* Task directions:
Exactly as written, please repeat the data that follows, but not the pictures.

* Supplied data:

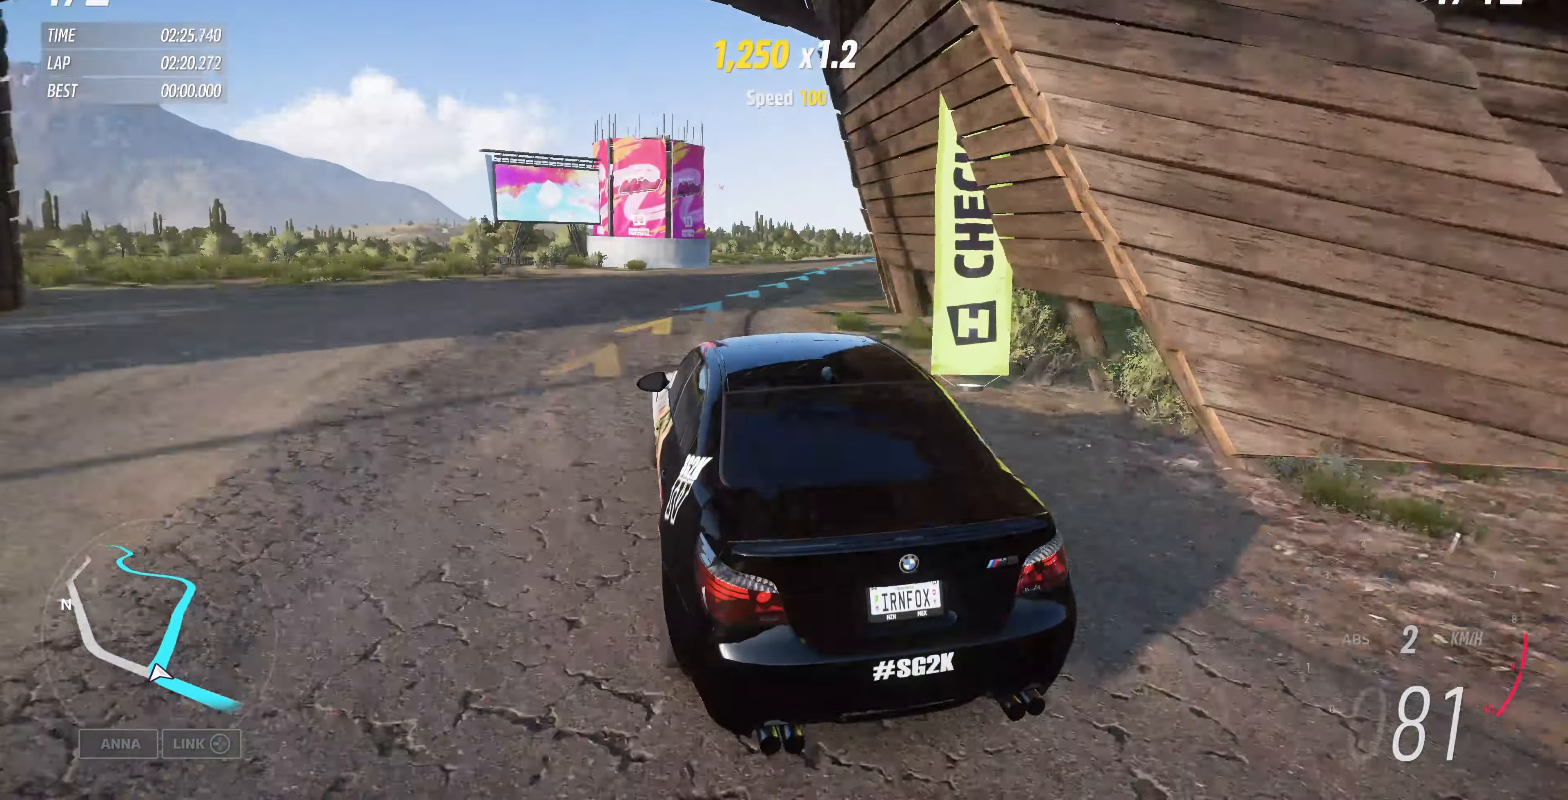
{"buttons": ["R2"], "left_stick": "up-right", "right_stick": "up", "events": [[266, "R2", "down"]]}
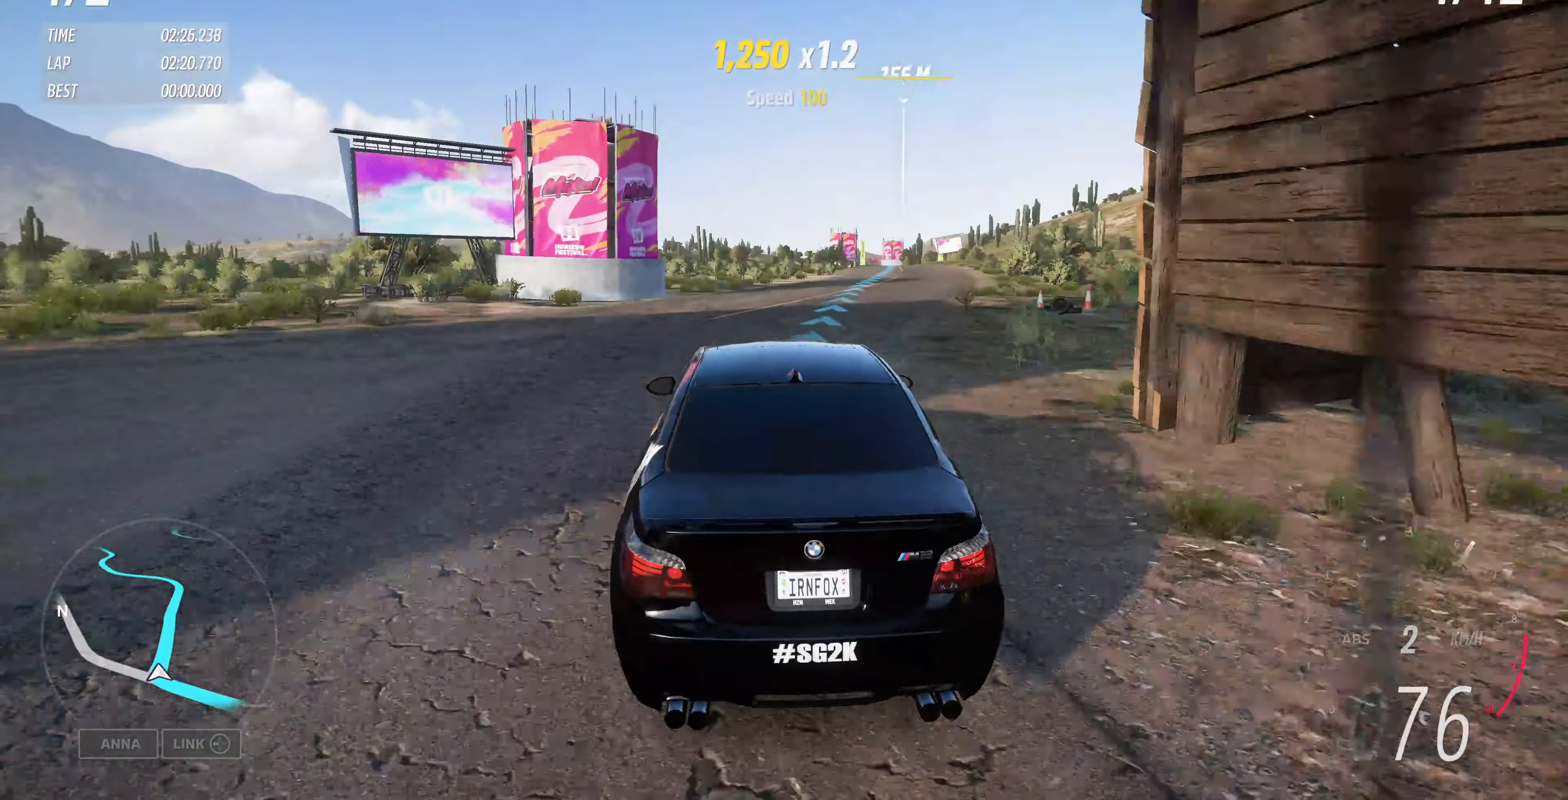
{"buttons": ["R2"], "left_stick": "up-right", "right_stick": "up", "events": []}
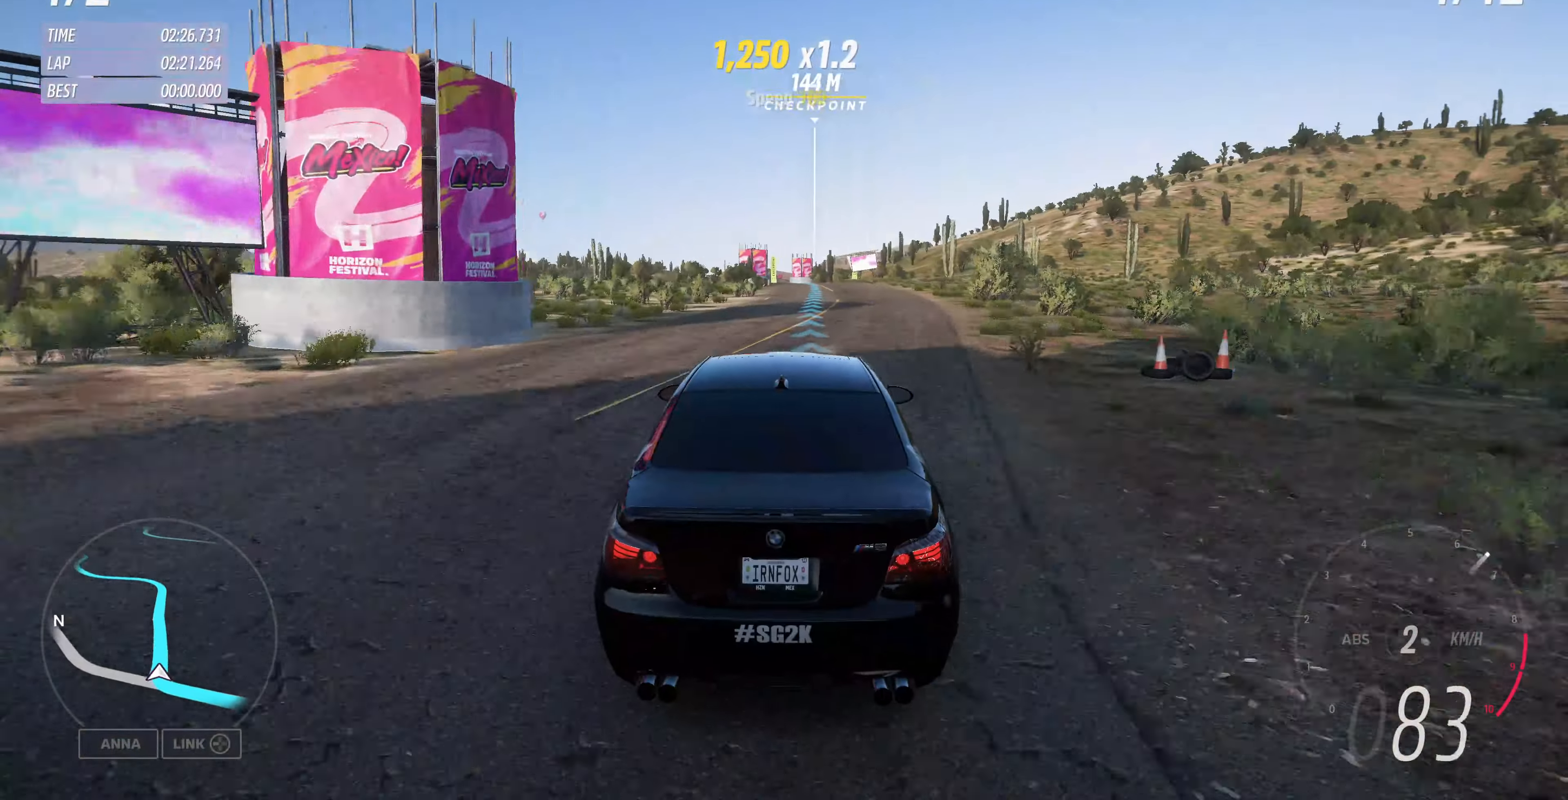
{"buttons": ["R2"], "left_stick": "up", "right_stick": "center", "events": [[66, "left_stick", "up"], [200, "right_stick", "center"]]}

* Written answer:
{"buttons": ["R2"], "left_stick": "up-right", "right_stick": "up", "events": [[266, "R2", "down"]]}
{"buttons": ["R2"], "left_stick": "up-right", "right_stick": "up", "events": []}
{"buttons": ["R2"], "left_stick": "up", "right_stick": "center", "events": [[66, "left_stick", "up"], [200, "right_stick", "center"]]}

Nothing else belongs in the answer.